Kota Qingzhou adalah sebuah tempat yang sangat kecil baginya, tetapi bagi orang-orang yang tinggal di sana, Kota Qingzhou adalah sebuah tempat yang besar, sama seperti yang dia rasakan bertahun-tahun yang lalu. Ye Futian langsung membeli sebuah rumah kecil yang tampak anggun di tepi Danau Qingzhou. Tempat itu cukup sederhana dan ukurannya tidak besar, tetapi sudah lebih dari cukup untuk menampung mereka. Setelah mereka selesai mempersiapkan beberapa hal di rumah yang sederhana itu, Ye Futian membawa beberapa kursi agar Hua Fengliu dan Nandou Wenyin bisa duduk. Sementara Tang Lan berdiri dengan tenang di bagian samping. Kemudian Ye Futian memindahkan sebuah kursi padanya dan berkata, "Silahkan duduk, Bibi Tang."
"Terima kasih." Tang Lan mengangguk dan melihat Ye Futian duduk di kursinya, bermalas-malasan dan dia tampak memenjamkan matanya, menikmati sinar matahari yang menyinari tubuhnya.
"Futian." Tang Lan berhenti saat dia akan mengatakan sesuatu. Ye Futian tersenyum dan bertanya, "Ada apa, Bibi Tang?" Tang Lan menatapnya dan tidak mengatakan apa-apa, dia hanya menggelengkan kepalanya. Mereka bertiga terus mengobrol dan dia tersenyum saat melihat wajah mereka, yang tampaknya sama sekali tidak terlihat sedih, tetapi dia tetap bisa merasakan kehampaaan dan kesedihan dari lubuk hati mereka yang paling dalam. Tampaknya semua itu tertutupi oleh senyuman di wajah mereka.
"Kau benar-benar ingin tinggal di sini, Futian?" Nandou Wenyin bertanya.
"Ya. Saya akan tinggal di sini untuk menemani anda dan guru." Ye Futian mengangguk.
"Biarkan dia melakukan apa-pun yang dia inginkan," ujar Hua Fengliu pada Nandou Wenyin, yang kemudian mengangguk.

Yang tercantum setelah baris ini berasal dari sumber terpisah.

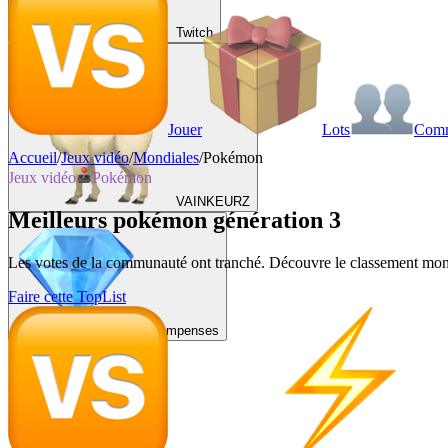
Twitch
Jouer
Lots
Com
Accueil
/
Jeux vidéo
/
Mondiales
/
Pokémon
Jeux vidéo
Pokémon
VAINKEURZ
Meilleurs pokémon génération 3
Les votes de la communauté ont tranché. Découvre le classement mondi
Faire cette TopList
Récompenses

Ye Futian membuka matanya dan menatap ke arah langit. Jieyu tidak lagi bersamanya, jadi dia akan menghabiskan hari-hari terakhirnya bersama guru dan Tuan Putri.
"Guru, Tuan Putri, saya akan berkeliling sejenak," ujar Ye Futian sambik berdiri dari tempatnya.
"Baiklah." Hua Fengliu mengangguk.
Ye Futian berdiri dan pergi meninggalkan mereka. Hembusan angin sepoi-sepoi di tepi danau terasa dingin. Dia berjalan tanpa tujuan dan tanpa dia sadari, dia telah tiba di tempat dimana dia dan Jieyu berpegangan tangan bertahun-tahun yang lalu. Ada banyak orang sedang bersenda gurau di tepi danau. Para remaja, serta pasangan kekasih sedang menghabiskan waktu bersama, membuat pemandangan itu terlihat seperti sebuah lukisan.
Hembusan angin bertiup kencang dan Ye Futian tetap berdiri di tempatnya seperti sebuah patung. Senyuman tipis terlihat di matanya. Langit akhirnya berubah warna menjadi merah akibat matahari terbenam, dan dia tidak tahu sudah berapa lama dia berdiri di sana. Malam akan segera tiba saat matahari terbenam.
Pemandangan Danau Qingzhou di malam hari tampak semakin indah. Berbagai macam perahu berlalu-lalang tanpa henti. Sesekali kembang api terlihat di atas langit; yang menyulut kembang api itu adalah para tamu di kapal wisata. Mereka mengagumi pemandangan itu saat mereka tertawa dan bersorak.
Ye Futian memandang ke arah kembang api di atas langit dan dia tampak sedang melamun. Seolah-olah dia telah kembali ke masa lalu, tepatnya pada hari itu, 18 tahun yang lalu, ketika keduanya berpegangan tangan di tepi Danau Qingzhou. Mereka berdiri di tempat dia berdiri saat ini, sambil melihat kembang api yang menghiasi langit dengan keindahan yang menakjubkan. Jieyu menggenggam tangannya kala itu, sambil memandang kembang api di atas langit, dia bertanya, "Jadi, apakah kita berdua telah menjadi sepasang kekasih sekarang?"
Kembang api tampak sangat indah kala itu. Jieyu juga tampak lebih cantik saat itu.
Dia tersenyum dan air mata mengalir di pipinya. Angin berhembus kencang, membuat pakaian dan rambutnya berkibar. Sebagian dari rambutnya yang berwarna hitam kini berubah warna menjadi abu-abu dalam sekejap!